Using protein structure and function information to predict and understand variant pathogenicity (#120)

David B Ascher 1
  1. University of Melbourne, Parkville, VICTORIA, Australia

One of the challenges for the integration of genomic information into clinical oncology is the characterisation of novel variants, with many variants of uncertain significance. This is further complicated by the multitude of effects a mutation may have. We have developed a suite of programs that uses protein structural information to predict the molecular consequences of coding variants on protein structure and function.

 

Focussing on the InSiGHT database for hereditary colorectal cancer and related diseases, over 30% of the collated variants are of uncertain significance.
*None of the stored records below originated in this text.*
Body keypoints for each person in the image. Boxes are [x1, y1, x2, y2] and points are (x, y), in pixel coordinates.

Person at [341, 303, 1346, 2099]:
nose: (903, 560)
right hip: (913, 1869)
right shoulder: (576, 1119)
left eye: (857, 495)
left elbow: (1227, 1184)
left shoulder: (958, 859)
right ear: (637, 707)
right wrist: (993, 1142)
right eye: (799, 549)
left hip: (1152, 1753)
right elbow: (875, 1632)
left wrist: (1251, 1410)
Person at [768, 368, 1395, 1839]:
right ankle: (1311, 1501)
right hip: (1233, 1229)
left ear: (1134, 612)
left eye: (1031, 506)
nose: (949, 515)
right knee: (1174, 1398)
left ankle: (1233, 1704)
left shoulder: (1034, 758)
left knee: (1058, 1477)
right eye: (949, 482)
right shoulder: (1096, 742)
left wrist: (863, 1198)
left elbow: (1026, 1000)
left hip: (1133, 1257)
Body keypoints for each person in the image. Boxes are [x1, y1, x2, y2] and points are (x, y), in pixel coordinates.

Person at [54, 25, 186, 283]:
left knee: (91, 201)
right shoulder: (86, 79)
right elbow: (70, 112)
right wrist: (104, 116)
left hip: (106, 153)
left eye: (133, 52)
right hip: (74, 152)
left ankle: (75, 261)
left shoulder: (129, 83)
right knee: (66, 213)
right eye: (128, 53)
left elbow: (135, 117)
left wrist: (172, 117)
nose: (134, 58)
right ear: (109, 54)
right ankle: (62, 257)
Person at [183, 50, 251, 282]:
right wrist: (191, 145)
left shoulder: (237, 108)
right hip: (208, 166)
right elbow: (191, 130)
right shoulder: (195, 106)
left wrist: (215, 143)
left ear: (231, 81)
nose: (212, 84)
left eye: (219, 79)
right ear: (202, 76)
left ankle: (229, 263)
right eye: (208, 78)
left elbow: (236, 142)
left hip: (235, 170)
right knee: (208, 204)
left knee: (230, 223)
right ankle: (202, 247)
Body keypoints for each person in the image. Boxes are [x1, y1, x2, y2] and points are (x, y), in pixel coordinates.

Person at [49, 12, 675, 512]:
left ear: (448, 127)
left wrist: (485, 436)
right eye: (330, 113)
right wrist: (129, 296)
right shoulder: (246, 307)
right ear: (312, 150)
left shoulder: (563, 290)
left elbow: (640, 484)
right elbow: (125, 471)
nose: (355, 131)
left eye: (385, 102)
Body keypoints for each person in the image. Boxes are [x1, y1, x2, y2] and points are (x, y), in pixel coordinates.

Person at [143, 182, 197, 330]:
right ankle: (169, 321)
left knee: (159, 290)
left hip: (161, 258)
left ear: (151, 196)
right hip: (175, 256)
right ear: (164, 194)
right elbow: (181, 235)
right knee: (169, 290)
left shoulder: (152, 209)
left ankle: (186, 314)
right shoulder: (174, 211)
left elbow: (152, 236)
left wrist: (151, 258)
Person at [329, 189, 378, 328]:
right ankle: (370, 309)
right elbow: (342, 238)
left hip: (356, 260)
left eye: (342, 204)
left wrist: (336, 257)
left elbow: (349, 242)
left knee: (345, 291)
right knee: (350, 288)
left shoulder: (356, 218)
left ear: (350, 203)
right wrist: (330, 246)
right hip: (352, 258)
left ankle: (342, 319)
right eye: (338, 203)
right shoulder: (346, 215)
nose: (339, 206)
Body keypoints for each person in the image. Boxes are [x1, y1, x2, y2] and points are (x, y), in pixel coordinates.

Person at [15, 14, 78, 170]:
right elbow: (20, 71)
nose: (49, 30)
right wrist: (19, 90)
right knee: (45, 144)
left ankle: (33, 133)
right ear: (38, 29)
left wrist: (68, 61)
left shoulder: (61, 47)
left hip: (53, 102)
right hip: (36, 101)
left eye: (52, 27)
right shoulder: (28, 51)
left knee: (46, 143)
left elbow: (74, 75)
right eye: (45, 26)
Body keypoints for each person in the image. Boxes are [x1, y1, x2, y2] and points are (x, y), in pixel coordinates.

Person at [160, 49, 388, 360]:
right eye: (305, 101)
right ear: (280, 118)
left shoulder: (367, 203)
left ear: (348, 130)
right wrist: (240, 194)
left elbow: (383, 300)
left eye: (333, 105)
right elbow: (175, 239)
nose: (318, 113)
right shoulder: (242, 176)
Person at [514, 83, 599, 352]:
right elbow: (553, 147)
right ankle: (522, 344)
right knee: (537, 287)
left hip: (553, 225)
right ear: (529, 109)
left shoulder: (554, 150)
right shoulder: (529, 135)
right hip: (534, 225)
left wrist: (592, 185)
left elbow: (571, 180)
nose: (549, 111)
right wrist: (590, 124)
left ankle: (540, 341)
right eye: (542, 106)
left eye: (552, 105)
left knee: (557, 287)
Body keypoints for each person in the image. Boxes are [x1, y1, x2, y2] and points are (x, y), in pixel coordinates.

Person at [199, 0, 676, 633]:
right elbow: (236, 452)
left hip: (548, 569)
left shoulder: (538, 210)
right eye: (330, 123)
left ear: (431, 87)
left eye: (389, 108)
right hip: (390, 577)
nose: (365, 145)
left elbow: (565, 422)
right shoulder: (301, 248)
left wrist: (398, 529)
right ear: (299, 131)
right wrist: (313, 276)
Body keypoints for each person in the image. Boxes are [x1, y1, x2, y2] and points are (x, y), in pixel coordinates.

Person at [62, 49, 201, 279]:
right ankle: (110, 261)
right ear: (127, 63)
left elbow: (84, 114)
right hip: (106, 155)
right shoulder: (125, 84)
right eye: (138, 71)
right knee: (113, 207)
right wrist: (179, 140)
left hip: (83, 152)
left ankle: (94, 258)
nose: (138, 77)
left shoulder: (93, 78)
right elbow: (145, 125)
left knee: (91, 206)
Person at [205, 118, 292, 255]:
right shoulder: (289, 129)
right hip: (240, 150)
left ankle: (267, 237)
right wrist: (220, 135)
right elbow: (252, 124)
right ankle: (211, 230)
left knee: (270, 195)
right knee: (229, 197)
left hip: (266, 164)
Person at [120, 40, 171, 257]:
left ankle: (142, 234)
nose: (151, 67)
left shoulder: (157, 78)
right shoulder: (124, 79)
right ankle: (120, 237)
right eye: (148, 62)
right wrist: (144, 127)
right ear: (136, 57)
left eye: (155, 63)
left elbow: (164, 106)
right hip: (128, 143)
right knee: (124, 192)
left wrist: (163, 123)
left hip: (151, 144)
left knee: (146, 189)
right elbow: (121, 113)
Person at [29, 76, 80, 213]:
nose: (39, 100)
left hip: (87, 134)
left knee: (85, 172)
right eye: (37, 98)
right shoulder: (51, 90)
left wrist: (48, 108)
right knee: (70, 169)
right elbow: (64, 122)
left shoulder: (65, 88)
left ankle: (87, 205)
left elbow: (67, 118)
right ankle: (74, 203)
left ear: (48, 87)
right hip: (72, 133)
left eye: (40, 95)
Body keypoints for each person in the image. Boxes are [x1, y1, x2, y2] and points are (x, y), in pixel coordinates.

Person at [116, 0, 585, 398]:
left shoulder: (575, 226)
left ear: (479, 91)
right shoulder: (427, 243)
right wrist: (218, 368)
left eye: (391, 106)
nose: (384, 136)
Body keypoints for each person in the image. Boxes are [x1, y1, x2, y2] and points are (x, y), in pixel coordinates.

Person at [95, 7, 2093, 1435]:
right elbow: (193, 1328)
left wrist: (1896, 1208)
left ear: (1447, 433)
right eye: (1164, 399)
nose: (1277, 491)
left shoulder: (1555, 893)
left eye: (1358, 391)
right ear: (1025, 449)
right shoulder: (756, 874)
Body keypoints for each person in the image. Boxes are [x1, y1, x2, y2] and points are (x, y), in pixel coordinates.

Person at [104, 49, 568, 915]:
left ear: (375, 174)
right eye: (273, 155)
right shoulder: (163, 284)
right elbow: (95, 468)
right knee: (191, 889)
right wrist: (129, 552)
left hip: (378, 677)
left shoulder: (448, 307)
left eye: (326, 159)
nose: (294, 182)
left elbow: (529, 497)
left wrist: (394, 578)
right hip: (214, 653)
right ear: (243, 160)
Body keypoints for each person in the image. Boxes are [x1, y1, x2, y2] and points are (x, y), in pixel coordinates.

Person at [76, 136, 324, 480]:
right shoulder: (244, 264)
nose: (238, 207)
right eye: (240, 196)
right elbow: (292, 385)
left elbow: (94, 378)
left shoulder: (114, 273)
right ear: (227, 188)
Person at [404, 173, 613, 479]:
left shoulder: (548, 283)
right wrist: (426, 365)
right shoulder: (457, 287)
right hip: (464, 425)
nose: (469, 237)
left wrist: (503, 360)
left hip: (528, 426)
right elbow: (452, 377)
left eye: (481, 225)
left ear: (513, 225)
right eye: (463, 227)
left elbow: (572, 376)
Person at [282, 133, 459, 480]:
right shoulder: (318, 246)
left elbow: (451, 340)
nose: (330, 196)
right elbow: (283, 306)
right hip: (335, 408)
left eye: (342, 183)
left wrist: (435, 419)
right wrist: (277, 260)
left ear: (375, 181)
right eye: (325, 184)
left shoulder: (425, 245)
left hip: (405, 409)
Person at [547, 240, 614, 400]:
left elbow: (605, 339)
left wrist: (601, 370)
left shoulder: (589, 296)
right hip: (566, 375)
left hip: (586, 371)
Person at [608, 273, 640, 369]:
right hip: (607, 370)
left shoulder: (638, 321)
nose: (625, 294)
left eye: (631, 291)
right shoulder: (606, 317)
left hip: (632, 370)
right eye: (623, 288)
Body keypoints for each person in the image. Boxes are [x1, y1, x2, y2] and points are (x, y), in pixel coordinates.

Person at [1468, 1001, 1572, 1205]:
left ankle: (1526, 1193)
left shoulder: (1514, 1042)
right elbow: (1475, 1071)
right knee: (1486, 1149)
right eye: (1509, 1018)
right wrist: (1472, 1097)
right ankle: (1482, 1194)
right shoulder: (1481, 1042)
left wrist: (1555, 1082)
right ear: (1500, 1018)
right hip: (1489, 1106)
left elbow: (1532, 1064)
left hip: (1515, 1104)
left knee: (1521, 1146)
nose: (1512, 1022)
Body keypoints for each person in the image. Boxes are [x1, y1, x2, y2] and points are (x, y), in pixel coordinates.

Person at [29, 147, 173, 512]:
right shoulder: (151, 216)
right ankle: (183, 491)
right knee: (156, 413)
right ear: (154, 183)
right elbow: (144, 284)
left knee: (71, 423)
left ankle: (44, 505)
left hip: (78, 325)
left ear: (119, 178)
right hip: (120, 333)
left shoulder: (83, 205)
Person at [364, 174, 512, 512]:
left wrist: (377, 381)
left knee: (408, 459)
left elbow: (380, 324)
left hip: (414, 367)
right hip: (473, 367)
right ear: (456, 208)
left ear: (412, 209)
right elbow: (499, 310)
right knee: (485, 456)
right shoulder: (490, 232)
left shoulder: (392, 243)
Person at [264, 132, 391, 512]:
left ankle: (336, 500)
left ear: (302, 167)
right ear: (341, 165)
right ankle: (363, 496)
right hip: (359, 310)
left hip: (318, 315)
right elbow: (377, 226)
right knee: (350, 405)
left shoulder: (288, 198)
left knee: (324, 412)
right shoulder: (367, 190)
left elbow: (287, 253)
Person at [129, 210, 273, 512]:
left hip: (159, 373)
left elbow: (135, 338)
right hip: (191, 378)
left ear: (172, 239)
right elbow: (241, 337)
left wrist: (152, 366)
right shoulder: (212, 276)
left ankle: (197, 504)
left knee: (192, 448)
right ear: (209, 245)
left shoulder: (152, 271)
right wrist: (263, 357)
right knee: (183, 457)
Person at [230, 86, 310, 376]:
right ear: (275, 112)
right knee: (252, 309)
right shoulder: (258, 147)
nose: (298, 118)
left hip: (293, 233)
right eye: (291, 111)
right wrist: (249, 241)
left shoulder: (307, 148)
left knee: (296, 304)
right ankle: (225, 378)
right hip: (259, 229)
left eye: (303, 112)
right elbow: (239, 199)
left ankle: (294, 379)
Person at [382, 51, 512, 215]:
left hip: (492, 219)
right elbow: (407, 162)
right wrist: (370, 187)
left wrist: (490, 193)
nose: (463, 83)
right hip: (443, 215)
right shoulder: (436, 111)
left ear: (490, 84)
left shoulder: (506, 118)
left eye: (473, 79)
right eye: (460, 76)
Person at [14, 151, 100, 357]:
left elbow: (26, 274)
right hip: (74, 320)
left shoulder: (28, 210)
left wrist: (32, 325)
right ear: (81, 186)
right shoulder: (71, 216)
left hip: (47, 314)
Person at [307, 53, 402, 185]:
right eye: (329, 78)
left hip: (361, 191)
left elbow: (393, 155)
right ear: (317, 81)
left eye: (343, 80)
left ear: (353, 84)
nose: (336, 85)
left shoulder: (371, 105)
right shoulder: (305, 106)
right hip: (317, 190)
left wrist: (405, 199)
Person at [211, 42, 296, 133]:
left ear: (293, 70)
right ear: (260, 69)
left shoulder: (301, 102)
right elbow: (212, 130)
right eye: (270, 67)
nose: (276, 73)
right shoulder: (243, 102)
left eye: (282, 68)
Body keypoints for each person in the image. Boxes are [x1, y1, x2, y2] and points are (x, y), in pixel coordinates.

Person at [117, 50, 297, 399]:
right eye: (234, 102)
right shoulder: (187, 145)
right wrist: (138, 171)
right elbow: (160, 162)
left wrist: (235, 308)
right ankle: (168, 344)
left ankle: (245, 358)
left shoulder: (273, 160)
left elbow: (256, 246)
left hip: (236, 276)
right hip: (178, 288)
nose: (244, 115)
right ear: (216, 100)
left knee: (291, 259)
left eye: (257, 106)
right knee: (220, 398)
By mapping characterised variants onto the protein structures, we showed that likely-pathogenic variants were situated in regions with lower tolerance to missense mutation, had larger destabilising effects on protein structure, and were located closer to ligand binding sites. Using a Random Forest algorithm we trained a predictive model capable of accurately classifying variants between the likely-pathogenic group and the likely-benign group (ROC AUC = 0.94) and the population group (ROC AUC = 0.99).

 

We used this approach to accurately identify the risk of patients with mutations in the genes VHL and CDKN2B developing renal carcinoma. This revealed that the effects of variants in these genes on protein stability and interactions with specific molecular partners could be used to accurately classify an individual’s disease risk- even for novel variants with no previous clinical data. In a large prospective trial (n=3620), no patients classified as low risk developed renal carcinoma; whilst 92% of patients classified as high risk went on to develop renal carcinoma. Similarly, the molecular consequences of succinate dehydrogenase variants were highly predictive of both the chance of developing a malignant paraganglioma (p = 0.032) and patient life expectancy (p = 0.002).

 

We have demonstrated how protein structural and functional features are highly discriminatory between, and highly predictive of, pathogenicity class. This information can provide a powerful and scalable approach to interpret genomic data, how they relate to clinical outcomes and guiding future drug development.